Look for patterns that are familiar, such as difference if squares, trinomial squares, etc.
See if a factor pattern can be discerned, such as ax[sup]3[/sup] + bx[sup]2[/sup] + ax + b, which factors easily to (ax + b) * (x[sup]2[/sup] + 1).
For the problem in question, it is readily determined that all for possible real roots are all not only rational, but integer roots, each a factor of the constant term. This makes it easy; any factor of 6 you pick will produce a result by synthetic division, and from there, factoring patterns and difference of squares seal the deal.
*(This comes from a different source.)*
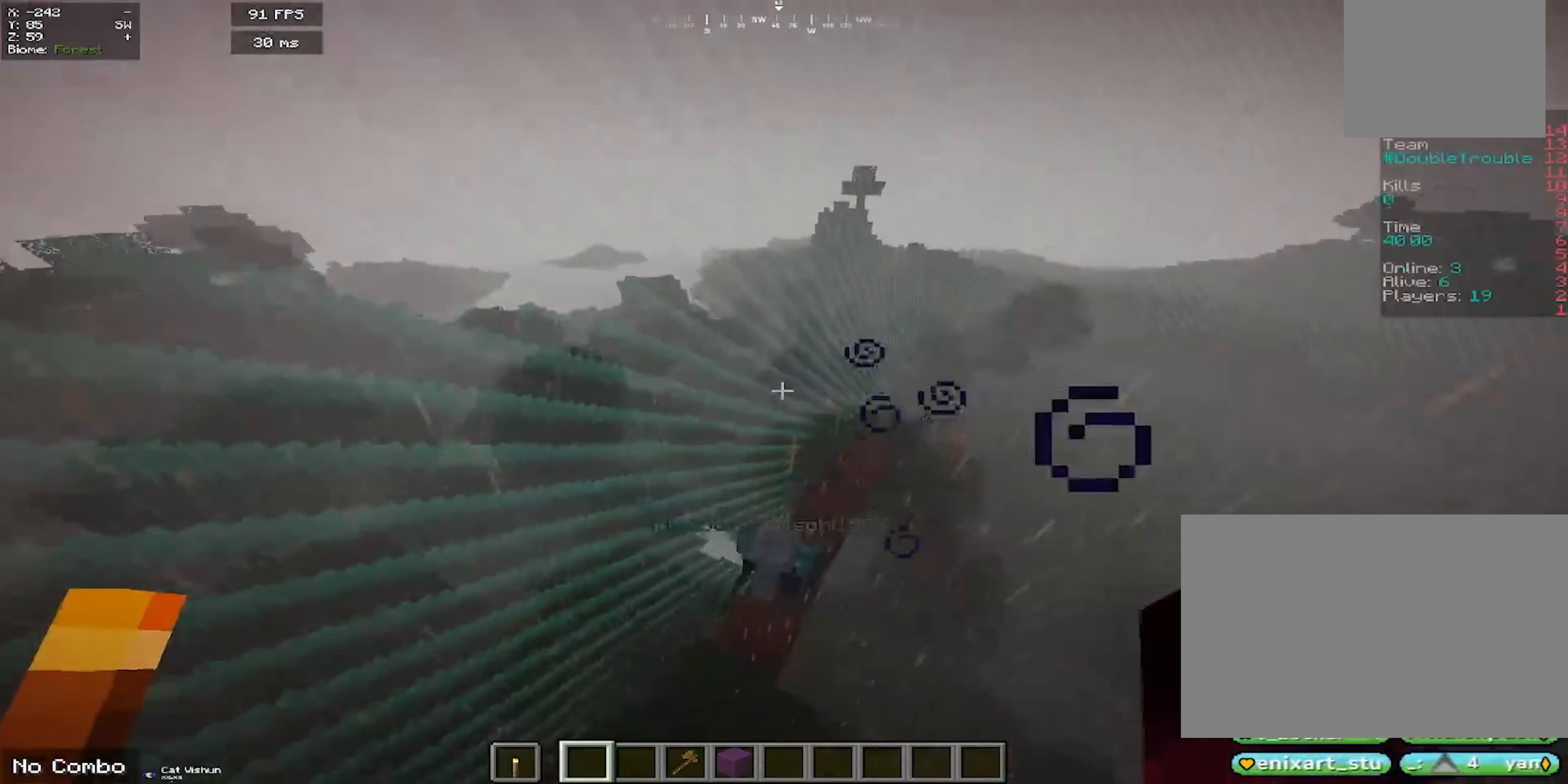
{"keys": ["d"], "mouse": [], "events": [[284, "a", "up"], [450, "d", "down"]]}
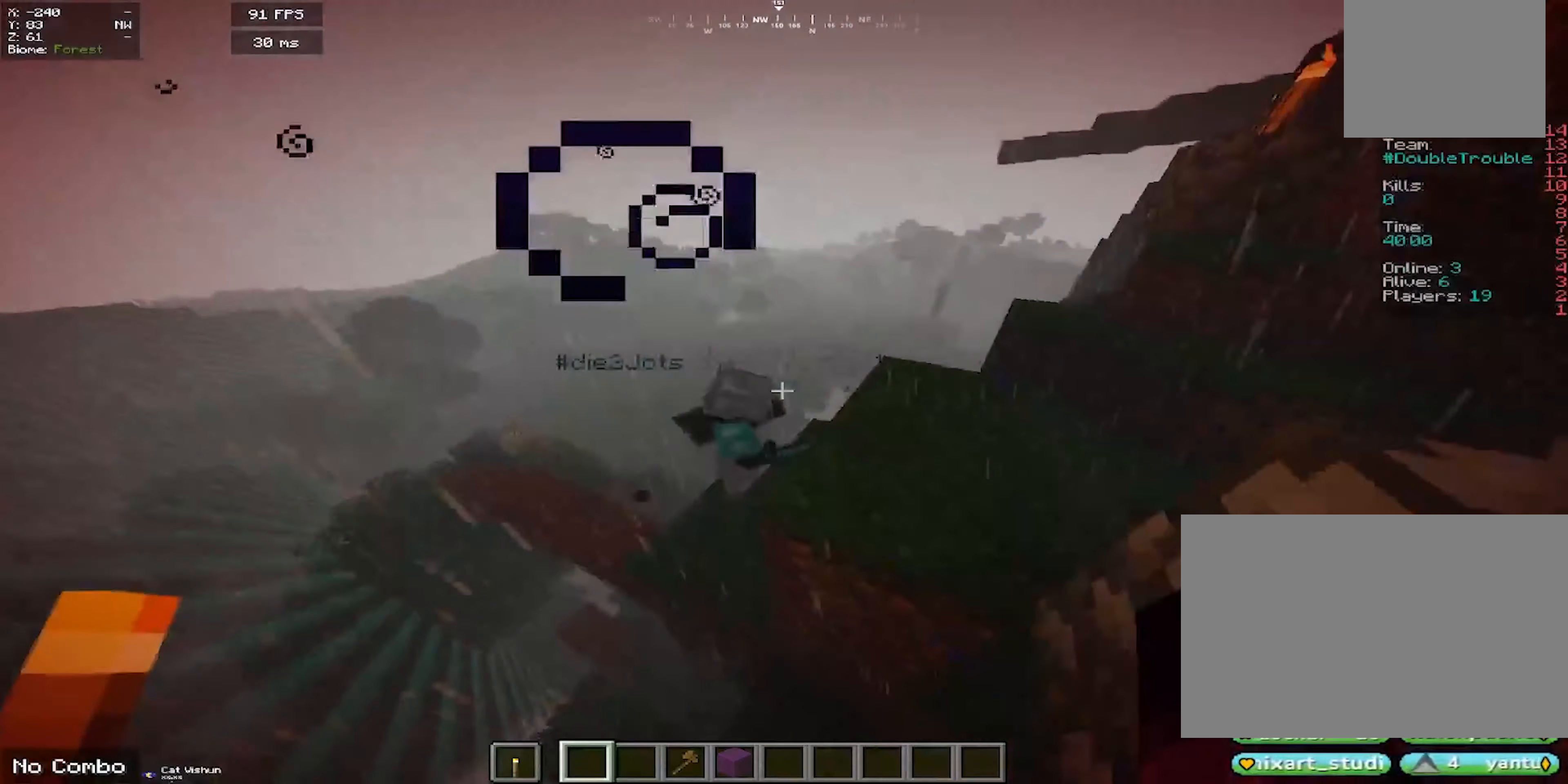
{"keys": ["space", "w"], "mouse": [], "events": [[200, "w", "down"], [317, "d", "up"], [384, "space", "down"]]}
Your first step should be to test out the easy solutions of x=0, x=1, and x=-1. In this case, two of the zeros are located at x=1 and x=-1, so that you can reduce the equation to (x-1)(x+1)(some trinomial) {You can find what the trinomial is by using long division on the initial pentanomial and each of the (x-1) and (x+1) successively}. Once you have the trinomial, you can factor it into two binomials using the quadratic formula.
If none of the easy solutions worked, you’d have to use Ferrari’s method, described in the article.
Ferrari’s method isn’t generally taught at the pre-calc level (and honestly, I would need a pretty good reason to use it over some much simpler numerical method). The rational root theorem, as mentioned by DSYoungEsq, is the way to go here.